Section 16 Compliance. Confirm, if the individual is an officer or director subject to Section 16, that the proposed trade will not give rise to any potential liability under Section 16 as a result of matched past (or intended future) transactions. Also, ensure that a Form 4 has been or will be completed and will be filed within two (2) business days of the trade.
Prohibited Trades. Confirm that the proposed transaction is not a short sale, put, call or other prohibited transaction.
Rule 144 Compliance. To the extent applicable, confirm that:
Current public information requirement has been met.
Shares are not restricted or, if restricted, the holding period has been met.
Volume limitations are not exceeded (confirm the individual is not part of an aggregated group).
The manner of sale requirements have been met.

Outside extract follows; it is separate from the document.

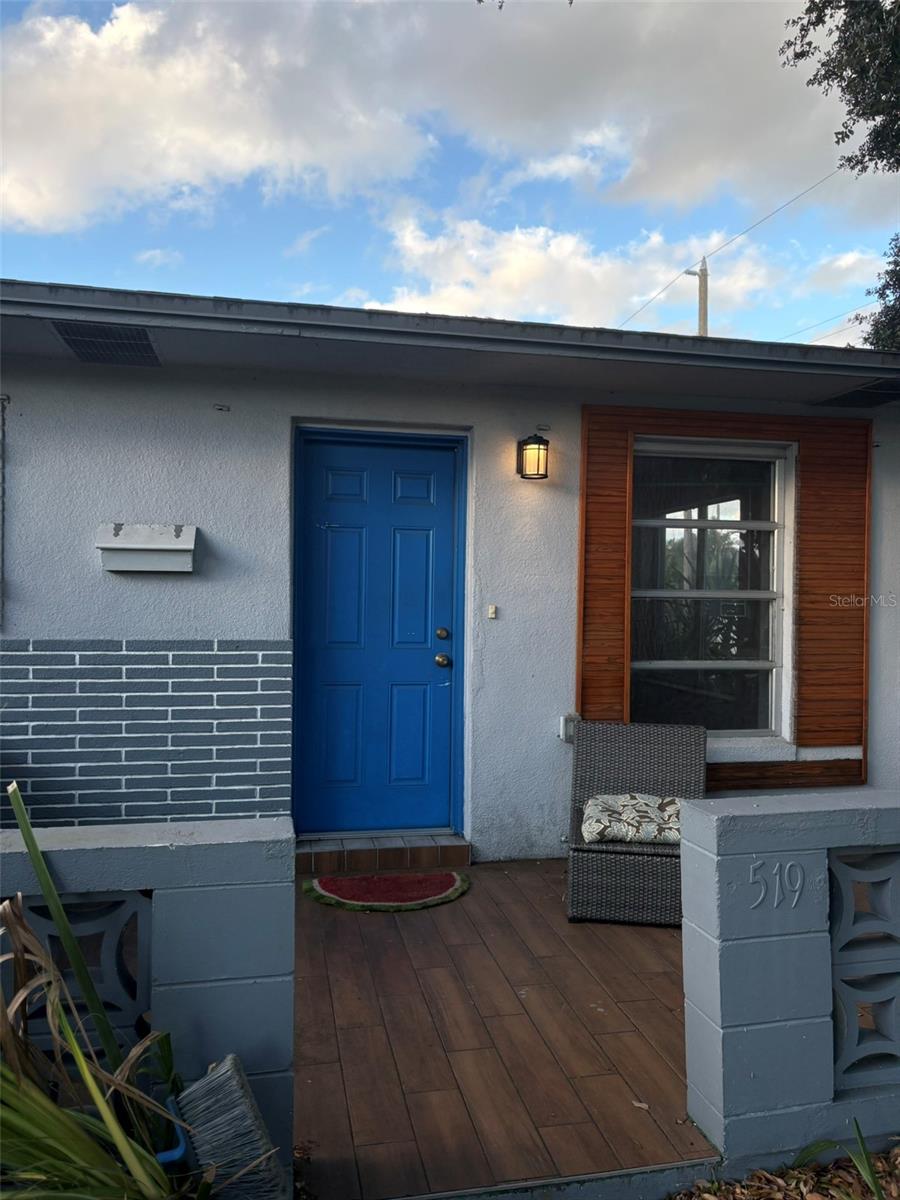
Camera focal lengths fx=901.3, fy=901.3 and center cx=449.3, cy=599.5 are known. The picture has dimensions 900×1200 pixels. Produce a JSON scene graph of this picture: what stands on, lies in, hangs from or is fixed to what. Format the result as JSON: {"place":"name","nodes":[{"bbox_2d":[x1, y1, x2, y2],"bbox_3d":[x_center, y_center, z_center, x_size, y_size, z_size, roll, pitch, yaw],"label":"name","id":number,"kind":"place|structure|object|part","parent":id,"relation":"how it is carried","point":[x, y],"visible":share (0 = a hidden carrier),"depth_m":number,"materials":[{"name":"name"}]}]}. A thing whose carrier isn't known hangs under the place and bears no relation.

Rule 10b-5 Concerns. Confirm that:
The individual has been reminded that trading is prohibited when in possession of any Material Non-Public Information (as defined in the Company’s Policy Regarding Insider Trading, Tipping and Wrongful Disclosures) regarding the Company that has not been adequately disclosed to the public.
The Compliance Officer has discussed with the insider any information known to the individual or the Compliance Officer which might be considered Material Non-Public Information, so that the individual has made an informed judgment as to the presence of Material Non-Public Information.